The sight of a paper wasp nest is common in the state. The papery, brown, upside-down umbrella-shaped nest often hangs from an eave, railing and other horizontal surface. Different paper wasp species have different appearances, although their nests often can be used to identify them. Most of Minnesota's paper wasps are yellow and black but more slender than yellowjackets; others are reddish or brownish in color. They range from 5/8 to 3/4 inch long.
Bald-faced hornet (Dolichovespula maculata) is a wasp that reaches about 5/8 to 3/4 inch in length.

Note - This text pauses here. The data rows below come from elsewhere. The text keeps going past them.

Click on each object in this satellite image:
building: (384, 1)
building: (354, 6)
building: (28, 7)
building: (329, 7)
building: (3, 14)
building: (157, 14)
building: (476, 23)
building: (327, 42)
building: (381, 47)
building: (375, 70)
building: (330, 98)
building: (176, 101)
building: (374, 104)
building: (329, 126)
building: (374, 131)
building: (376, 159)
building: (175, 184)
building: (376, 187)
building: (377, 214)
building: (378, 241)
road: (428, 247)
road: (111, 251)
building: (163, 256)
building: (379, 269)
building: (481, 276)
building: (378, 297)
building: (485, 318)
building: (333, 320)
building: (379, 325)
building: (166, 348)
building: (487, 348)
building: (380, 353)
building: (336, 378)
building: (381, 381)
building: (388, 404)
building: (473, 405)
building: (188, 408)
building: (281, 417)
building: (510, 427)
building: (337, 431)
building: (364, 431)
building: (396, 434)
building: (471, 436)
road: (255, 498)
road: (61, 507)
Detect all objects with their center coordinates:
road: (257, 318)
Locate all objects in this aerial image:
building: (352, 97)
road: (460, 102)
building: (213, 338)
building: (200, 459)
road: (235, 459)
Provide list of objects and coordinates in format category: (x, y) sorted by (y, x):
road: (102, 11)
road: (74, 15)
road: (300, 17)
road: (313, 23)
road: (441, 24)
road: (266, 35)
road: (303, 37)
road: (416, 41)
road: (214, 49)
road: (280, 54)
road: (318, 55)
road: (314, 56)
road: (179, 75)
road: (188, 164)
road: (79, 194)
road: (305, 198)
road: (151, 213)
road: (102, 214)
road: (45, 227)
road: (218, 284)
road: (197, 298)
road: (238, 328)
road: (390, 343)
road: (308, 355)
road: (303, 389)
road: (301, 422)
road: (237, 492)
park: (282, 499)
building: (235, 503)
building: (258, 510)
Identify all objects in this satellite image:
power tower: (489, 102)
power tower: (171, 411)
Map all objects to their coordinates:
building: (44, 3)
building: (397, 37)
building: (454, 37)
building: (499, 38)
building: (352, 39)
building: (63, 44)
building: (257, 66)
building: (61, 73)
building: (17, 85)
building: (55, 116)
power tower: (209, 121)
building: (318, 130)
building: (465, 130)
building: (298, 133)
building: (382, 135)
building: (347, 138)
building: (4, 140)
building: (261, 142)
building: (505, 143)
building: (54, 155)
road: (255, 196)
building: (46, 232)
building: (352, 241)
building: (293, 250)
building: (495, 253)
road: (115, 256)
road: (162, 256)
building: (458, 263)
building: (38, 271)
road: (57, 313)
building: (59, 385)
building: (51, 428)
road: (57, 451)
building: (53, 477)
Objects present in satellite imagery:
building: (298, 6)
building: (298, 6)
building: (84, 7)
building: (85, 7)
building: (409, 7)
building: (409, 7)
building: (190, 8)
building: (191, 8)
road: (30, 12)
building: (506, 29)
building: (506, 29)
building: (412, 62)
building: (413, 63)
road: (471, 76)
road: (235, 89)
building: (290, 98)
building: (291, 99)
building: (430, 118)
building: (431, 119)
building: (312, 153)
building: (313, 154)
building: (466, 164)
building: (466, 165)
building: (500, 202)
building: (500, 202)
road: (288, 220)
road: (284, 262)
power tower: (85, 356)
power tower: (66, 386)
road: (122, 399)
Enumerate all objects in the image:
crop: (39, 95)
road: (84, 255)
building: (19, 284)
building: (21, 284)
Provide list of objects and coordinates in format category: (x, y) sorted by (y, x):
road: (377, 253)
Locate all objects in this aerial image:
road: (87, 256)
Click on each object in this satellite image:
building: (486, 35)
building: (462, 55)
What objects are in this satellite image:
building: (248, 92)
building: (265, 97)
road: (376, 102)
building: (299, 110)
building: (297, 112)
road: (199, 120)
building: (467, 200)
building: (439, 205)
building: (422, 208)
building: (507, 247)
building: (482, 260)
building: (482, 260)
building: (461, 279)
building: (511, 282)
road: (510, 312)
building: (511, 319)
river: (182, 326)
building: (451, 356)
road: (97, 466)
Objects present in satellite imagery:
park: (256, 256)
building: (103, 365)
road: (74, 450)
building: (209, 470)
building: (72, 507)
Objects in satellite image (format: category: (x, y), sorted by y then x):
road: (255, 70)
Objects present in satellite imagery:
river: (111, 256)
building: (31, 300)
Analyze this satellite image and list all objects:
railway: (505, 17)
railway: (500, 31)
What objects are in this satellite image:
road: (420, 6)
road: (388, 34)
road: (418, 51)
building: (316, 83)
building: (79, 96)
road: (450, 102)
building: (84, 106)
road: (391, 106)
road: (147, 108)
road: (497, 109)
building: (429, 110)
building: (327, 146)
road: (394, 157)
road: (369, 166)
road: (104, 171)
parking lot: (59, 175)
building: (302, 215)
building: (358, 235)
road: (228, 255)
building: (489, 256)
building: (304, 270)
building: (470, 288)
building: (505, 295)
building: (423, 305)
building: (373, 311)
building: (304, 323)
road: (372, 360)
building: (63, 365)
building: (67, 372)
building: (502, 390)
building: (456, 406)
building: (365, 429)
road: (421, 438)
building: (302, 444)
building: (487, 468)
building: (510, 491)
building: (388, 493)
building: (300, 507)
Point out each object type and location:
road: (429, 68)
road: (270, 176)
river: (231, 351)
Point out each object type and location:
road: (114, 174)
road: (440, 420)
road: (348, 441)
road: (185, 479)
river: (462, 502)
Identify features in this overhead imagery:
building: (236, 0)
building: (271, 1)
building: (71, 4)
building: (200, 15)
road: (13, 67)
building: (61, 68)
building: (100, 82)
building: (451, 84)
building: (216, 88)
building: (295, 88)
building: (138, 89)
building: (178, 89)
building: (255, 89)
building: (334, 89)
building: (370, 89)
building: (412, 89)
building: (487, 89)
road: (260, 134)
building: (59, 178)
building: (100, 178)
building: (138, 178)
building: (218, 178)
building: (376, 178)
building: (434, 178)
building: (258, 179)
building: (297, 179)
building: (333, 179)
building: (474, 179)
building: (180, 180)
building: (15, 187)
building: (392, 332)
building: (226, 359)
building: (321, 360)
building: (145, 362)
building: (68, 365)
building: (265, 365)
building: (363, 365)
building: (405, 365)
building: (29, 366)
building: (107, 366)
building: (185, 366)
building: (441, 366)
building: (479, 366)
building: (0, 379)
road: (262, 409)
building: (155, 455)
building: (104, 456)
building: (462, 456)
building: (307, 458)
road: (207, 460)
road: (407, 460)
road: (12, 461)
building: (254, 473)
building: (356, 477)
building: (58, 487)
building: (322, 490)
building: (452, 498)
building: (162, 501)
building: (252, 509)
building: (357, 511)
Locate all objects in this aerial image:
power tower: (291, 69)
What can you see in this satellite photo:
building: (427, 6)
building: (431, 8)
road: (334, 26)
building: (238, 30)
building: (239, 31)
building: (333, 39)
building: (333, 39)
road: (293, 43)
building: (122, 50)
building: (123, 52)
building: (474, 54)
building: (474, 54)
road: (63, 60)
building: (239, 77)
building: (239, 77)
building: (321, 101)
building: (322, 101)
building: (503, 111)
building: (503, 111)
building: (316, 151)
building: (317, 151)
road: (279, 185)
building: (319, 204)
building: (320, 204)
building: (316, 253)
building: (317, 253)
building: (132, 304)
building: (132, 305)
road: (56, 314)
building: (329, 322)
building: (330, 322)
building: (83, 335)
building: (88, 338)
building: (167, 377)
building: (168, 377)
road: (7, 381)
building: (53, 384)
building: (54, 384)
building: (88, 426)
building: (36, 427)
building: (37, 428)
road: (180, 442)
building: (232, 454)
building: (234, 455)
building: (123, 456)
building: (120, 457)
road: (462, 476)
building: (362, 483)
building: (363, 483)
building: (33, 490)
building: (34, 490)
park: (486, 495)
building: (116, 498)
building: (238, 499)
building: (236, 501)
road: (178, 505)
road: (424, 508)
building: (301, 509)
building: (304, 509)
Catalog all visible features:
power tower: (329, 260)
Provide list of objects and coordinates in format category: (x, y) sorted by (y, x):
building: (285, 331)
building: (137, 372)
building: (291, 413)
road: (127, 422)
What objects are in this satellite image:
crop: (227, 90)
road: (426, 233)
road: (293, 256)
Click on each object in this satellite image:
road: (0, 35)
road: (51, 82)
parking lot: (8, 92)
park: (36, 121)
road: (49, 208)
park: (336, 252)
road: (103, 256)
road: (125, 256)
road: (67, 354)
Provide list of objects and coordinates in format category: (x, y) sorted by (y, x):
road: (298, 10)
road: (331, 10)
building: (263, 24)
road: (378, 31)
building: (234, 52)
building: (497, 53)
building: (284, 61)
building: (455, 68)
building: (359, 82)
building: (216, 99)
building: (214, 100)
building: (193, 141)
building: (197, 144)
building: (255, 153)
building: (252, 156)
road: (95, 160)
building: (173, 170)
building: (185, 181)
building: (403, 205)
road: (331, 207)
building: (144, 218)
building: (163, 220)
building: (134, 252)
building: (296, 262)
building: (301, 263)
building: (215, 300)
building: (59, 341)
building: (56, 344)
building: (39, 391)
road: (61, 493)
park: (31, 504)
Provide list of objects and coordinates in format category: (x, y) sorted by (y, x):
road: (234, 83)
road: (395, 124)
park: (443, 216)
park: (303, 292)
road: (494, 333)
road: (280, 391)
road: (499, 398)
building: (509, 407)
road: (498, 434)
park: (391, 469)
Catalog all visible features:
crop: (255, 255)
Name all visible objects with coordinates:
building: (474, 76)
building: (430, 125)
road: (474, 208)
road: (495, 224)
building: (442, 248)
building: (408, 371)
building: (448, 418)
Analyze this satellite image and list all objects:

It has distinctive markings; its body is primarily black with white or yellowish marks on its face and the tip of its abdomen.
This large hornet lives in a colony that builds a large, football-shaped, paper nest in a tree. The nest has an entrance hole that allows the colony's workers to enter and exit.
A large group of wasps known as sphecid wasps lives in Minnesota as well. These solitary wasps are often seen on the ground. Mud daubers belong to this group and are in more than one genera. Mud dauber species that are common in Minnesota include Sceliphron caementarium and Chalybion californicus. A mud dauber has a thin, long thorax, which is between its head and abdomen.
Sphecid wasps most often nest in the ground or in cavities, but some, including mud daubers, build mud nests on vertical surfaces. These wasps paralyze their prey and then carefully drag the victims back to their nests. Each species typically has a specific kind of prey; mud daubers prey on spiders.
Mud daubers and most other sphecid wasps are docile, non-aggressive unless handled carelessly. Controlling them is usually not necessary.